Your instructions:
From the start of the material through the line containing "۹۷درصد افزایش دهند", inclusive, rewrite the lines with "Magazin" changed to "Blog" and everything else kept the same.

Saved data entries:
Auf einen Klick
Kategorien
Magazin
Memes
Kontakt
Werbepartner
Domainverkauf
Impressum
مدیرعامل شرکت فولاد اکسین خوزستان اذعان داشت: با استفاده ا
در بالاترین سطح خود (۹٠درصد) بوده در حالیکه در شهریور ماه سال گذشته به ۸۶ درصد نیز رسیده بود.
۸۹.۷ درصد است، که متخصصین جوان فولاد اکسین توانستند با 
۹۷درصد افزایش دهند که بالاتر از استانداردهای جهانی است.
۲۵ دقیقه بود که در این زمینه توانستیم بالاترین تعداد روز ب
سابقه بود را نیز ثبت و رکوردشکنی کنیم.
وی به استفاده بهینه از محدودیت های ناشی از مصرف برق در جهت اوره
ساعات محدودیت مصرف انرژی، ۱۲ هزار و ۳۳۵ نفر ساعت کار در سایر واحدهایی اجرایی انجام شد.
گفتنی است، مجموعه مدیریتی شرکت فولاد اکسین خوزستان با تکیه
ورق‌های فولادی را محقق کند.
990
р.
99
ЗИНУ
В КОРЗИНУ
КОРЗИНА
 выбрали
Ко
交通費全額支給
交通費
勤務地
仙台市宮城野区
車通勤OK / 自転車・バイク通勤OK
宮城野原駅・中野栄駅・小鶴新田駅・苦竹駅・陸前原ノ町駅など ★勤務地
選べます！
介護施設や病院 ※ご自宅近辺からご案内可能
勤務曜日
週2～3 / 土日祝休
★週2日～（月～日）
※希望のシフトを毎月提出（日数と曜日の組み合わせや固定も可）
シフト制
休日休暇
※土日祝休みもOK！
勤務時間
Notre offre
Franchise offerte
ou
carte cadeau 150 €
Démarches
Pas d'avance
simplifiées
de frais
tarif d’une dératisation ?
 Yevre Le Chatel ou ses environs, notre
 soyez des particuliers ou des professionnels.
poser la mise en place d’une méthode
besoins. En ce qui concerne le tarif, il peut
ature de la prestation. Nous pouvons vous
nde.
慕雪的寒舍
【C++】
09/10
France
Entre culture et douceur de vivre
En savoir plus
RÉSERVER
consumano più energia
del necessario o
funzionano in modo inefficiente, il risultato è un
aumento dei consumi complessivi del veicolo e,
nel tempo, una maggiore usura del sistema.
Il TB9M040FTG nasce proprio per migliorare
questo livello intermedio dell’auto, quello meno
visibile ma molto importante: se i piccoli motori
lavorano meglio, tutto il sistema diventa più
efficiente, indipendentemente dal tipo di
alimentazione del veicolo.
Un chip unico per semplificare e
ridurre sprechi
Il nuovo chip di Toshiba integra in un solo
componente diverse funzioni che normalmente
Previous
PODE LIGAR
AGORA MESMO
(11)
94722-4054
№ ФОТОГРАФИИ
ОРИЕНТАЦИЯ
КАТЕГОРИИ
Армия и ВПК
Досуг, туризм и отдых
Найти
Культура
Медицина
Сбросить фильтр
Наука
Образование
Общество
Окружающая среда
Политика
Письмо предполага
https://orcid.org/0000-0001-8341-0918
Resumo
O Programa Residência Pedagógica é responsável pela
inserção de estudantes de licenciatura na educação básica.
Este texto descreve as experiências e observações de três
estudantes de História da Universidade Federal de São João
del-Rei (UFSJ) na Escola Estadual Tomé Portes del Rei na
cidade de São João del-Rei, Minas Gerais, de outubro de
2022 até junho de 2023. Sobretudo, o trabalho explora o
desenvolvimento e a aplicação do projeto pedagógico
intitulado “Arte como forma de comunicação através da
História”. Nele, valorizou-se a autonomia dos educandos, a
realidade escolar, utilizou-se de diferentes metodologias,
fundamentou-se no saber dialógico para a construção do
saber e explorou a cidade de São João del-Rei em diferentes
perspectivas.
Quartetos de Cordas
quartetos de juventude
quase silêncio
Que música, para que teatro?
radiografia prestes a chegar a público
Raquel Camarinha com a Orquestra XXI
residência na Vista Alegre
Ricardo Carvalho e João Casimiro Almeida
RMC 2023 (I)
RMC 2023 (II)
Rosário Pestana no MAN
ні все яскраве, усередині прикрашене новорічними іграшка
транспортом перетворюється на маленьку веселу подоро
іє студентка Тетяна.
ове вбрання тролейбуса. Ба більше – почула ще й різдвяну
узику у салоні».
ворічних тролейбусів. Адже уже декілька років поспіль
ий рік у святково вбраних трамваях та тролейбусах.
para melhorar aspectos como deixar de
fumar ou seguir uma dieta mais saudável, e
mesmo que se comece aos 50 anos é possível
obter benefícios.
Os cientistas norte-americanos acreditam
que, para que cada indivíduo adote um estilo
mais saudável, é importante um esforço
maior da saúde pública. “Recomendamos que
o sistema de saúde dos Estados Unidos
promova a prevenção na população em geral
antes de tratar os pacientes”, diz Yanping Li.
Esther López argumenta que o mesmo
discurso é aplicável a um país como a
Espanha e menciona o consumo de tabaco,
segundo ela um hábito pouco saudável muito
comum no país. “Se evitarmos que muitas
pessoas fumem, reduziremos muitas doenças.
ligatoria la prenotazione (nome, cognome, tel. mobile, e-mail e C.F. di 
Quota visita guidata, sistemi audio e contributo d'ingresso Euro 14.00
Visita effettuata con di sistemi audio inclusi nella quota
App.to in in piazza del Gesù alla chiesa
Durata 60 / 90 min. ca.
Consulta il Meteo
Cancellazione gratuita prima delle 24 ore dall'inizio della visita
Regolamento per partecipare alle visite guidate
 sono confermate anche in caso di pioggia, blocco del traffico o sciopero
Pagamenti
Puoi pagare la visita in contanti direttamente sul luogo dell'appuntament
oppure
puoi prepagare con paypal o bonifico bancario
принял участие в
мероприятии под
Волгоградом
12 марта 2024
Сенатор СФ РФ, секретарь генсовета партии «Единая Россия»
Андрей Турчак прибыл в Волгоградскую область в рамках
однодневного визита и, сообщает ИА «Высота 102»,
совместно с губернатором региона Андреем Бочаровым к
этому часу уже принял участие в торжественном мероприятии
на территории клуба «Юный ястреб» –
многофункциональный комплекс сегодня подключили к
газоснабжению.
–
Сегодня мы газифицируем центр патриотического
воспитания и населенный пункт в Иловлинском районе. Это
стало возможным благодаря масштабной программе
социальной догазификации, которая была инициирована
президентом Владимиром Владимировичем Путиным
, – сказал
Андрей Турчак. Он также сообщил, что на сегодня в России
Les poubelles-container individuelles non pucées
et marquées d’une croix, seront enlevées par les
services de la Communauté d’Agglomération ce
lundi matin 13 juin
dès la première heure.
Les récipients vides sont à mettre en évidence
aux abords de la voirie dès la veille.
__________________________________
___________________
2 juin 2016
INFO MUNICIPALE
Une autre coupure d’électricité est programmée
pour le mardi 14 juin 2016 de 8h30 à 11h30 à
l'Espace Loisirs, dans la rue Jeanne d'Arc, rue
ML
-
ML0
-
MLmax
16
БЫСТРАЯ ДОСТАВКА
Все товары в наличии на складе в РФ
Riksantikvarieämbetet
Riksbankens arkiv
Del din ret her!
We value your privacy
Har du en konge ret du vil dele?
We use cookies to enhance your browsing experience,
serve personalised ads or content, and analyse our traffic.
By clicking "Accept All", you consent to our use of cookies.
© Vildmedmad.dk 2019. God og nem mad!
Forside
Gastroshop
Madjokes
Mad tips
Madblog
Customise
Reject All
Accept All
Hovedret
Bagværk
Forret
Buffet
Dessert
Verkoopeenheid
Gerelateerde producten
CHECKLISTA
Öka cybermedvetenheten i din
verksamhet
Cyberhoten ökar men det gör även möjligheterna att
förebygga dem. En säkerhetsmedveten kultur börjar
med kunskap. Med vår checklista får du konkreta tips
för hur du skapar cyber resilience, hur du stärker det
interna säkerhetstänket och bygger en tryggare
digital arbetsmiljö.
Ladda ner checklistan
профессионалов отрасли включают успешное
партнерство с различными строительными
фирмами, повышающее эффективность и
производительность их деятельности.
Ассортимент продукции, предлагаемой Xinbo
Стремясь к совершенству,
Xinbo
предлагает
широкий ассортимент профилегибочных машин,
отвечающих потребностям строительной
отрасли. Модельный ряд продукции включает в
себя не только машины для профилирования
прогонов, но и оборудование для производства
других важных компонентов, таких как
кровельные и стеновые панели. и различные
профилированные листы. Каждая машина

Problem solution:
Auf einen Klick
Kategorien
Blog
Memes
Kontakt
Werbepartner
Domainverkauf
Impressum
مدیرعامل شرکت فولاد اکسین خوزستان اذعان داشت: با استفاده ا
در بالاترین سطح خود (۹٠درصد) بوده در حالیکه در شهریور ماه سال گذشته به ۸۶ درصد نیز رسیده بود.
۸۹.۷ درصد است، که متخصصین جوان فولاد اکسین توانستند با 
۹۷درصد افزایش دهند که بالاتر از استانداردهای جهانی است.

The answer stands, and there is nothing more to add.